A cloud radio access network (CRAN) is a promising solution to those cost, complexity,
and interference challenges. A typical CRAN architecture consists of simplified low-cost
base stations (BSs), termed radio units (RUs), that collect the radio frequency (RF) user
equipments’ (UEs) signals and forward them over the fronthaul links to the central office
(CO) where signal processing is done over shared resources. Besides the reduced cost and
complexity of a CRAN, the joint processing at the CO enables joint interference mitigation
techniques. However, the performance of CRANs depends critically on the availability of
reliable fronthaul links with large bandwidth that may be expensive. Analog optical fronthaul
links provide high data rates at lower cost and complexity since UEs’ signals are
optically analog-modulated without digitalization, however, they suffer from other channel
impairments and nonlinearities.
In this thesis, analog optical fronthaul topologies are considered in which radio signals are forwarded over free-space optical (FSO) links, termed radio-over-free-space optical
(RoFSO) links, and optical fiber (OF) links, termed radio-over-fiber (RoF) links.

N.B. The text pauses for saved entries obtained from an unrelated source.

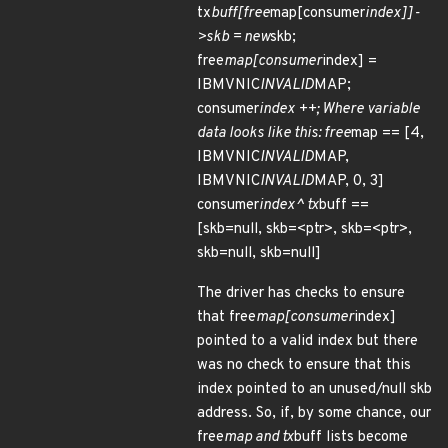
tx
buff[free
map[consumer
index]]-
>skb = new
skb;
free
map[consumer
index] =
IBMVNIC
INVALID
MAP;
consumer
index ++; Where variable
data looks like this: free
map == [4,
IBMVNIC
INVALID
MAP,
IBMVNIC
INVALID
MAP, 0, 3]
consumer
index^ tx
buff ==
[skb=null, skb=<ptr>, skb=<ptr>,
skb=null, skb=null]
The driver has checks to ensure
that free
map[consumer
index]
pointed to a valid index but there
was no check to ensure that this
index pointed to an unused/null skb
address. So, if, by some chance, our
free
map and tx
buff lists become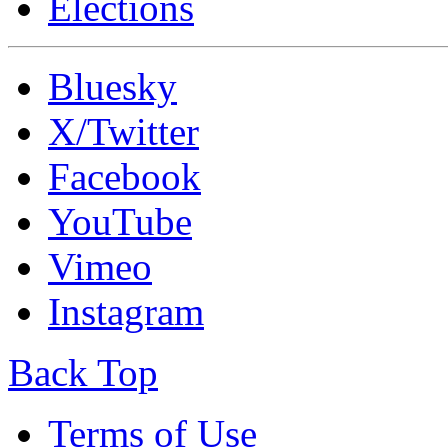
Elections
Bluesky
X/Twitter
Facebook
YouTube
Vimeo
Instagram
Back Top
Terms of Use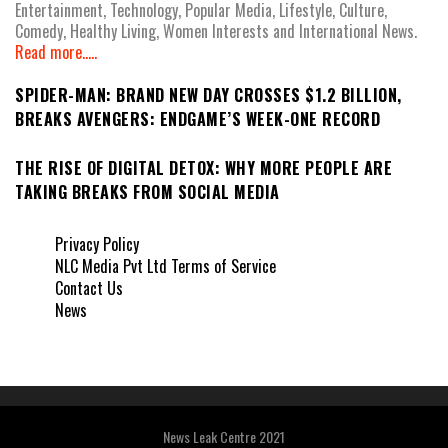
Entertainment, Technology, Popular Media, Lifestyle, Culture,
Comedy, Healthy Living, Women Interests and International News.
Read more.....
SPIDER-MAN: BRAND NEW DAY CROSSES $1.2 BILLION,
BREAKS AVENGERS: ENDGAME’S WEEK-ONE RECORD
THE RISE OF DIGITAL DETOX: WHY MORE PEOPLE ARE
TAKING BREAKS FROM SOCIAL MEDIA
Privacy Policy
NLC Media Pvt Ltd Terms of Service
Contact Us
News
News Leak Centre 2021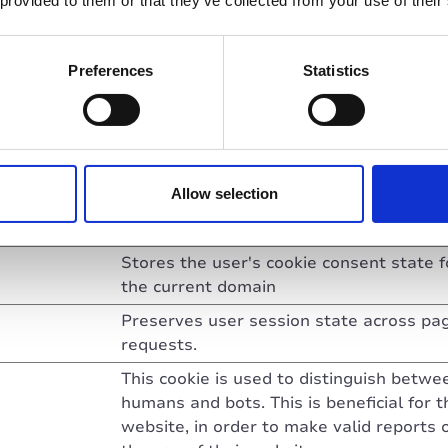
 provided to them or that they’ve collected from your use of their
Used in context with the website's
BotManager. The BotManager detects,
Preferences
Statistics
categorizes and compiles reports on
potential bots trying to access the webs
.com
Used to maintain the overall functionalit
the website: Assigns the user to a serve
and detects potential errors on specific
Allow selection
servers, allowing the website to reassig
users to another server.
Stores the user's cookie consent state f
the current domain
Preserves user session state across pa
requests.
This cookie is used to distinguish betwe
humans and bots. This is beneficial for t
website, in order to make valid reports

Firstly, a CRAN with mixed RF/RoFSO fronthaul is considered to investigate the performance
improvement when RF fronthaul links are replaced one-by-one by RoFSO links.

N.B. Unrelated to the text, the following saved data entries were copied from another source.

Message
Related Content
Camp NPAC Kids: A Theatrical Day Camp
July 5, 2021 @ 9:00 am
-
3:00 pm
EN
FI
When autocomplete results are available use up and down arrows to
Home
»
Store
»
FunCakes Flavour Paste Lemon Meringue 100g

A novel joint optimization problem is introduced for the given architecture in which the
weighted sum of UEs’ rates is maximized by jointly designing RF and RoFSO links. The
optimization problem is solved over different numbers of RF and RoFSO links and under
various weather conditions. Under favorable weather conditions, the replacement of 1 RF
link by a RoFSO link is shown to increase the 50th percentile of UEs’ rates by 7 times.

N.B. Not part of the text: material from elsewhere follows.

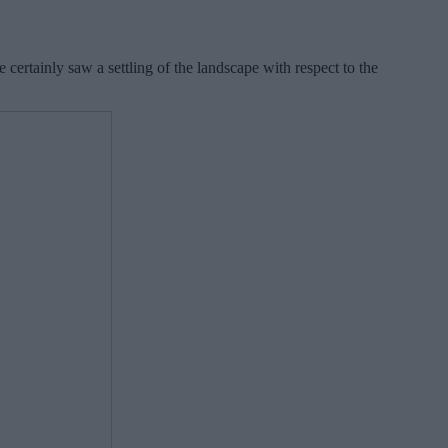
 certainly saw a settling of the landscape with respect to the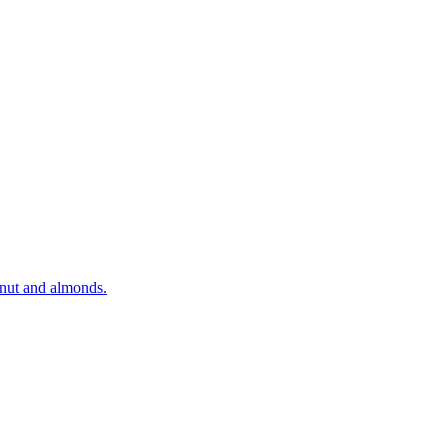
onut and almonds.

Secondly, the reliability of a CRAN with two-hop RoFSO/RoF fronthaul links is derived
along with other performance metrics such as the average bit-error rate and the cumulative
distribution function of UEs’ rates. For the given architecture, the Gaussian noise
model of fiber nonlinearity is applied and an optimal OF average optical power is derived
to minimize the outage probability. Using the optimal power, and under favorable weather
conditions, the 50th percentile of user rate exceeds 1:5 Gbps.
Finally, a CRAN with passive all-optical two-hop fronthaul links is considered where
optical signals from the first RoFSO fronthaul hop are passively coupled into the RoF fronthaul
link. The fronthaul outage probability is derived in the context of network planning
to provide guidance on designing a set of system parameters. Those parameters include
coverage area radius, density of RUs, RoFSO gain, RoFSO optical power and RoF length.